--- start LISTING ---

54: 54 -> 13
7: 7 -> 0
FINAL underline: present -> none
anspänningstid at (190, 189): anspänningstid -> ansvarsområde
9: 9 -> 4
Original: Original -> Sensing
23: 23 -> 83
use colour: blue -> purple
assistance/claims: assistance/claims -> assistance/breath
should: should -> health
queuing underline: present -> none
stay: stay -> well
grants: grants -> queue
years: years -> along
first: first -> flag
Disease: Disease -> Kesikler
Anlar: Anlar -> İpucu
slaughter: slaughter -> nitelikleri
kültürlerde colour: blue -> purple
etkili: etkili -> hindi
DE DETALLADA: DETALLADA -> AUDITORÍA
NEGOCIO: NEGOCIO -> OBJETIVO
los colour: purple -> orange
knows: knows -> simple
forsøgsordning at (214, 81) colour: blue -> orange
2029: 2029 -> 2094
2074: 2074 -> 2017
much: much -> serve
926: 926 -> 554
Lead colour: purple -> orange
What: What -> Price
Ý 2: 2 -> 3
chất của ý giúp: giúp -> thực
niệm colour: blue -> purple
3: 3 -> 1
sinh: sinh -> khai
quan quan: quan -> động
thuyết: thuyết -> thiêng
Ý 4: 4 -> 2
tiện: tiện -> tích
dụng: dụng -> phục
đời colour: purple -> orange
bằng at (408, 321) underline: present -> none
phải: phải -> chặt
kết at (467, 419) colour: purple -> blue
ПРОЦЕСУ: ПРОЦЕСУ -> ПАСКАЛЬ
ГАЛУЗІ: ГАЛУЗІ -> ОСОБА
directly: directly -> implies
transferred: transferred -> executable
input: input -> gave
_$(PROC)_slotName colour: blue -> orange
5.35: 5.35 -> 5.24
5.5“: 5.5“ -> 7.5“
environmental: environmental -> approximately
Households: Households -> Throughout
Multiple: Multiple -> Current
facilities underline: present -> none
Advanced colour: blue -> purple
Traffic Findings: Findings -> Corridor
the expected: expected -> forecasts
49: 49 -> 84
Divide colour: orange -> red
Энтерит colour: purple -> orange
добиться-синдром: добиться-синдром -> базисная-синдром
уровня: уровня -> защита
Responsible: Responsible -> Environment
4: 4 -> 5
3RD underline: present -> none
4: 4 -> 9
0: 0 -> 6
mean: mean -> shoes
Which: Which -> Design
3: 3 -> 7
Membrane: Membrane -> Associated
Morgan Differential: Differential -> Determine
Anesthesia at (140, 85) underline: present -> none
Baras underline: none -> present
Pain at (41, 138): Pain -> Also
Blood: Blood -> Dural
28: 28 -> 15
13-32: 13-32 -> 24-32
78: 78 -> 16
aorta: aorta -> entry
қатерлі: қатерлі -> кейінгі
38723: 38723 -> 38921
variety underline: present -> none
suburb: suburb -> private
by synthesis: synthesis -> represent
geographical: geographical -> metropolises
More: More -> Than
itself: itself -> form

--- end LISTING ---

» JOB:
Select each row above that contains the string "none". Treat uppercase and lowercase letters as different.

» TASK OUTPUT:
FINAL underline: present -> none
queuing underline: present -> none
bằng at (408, 321) underline: present -> none
facilities underline: present -> none
3RD underline: present -> none
Anesthesia at (140, 85) underline: present -> none
Baras underline: none -> present
variety underline: present -> none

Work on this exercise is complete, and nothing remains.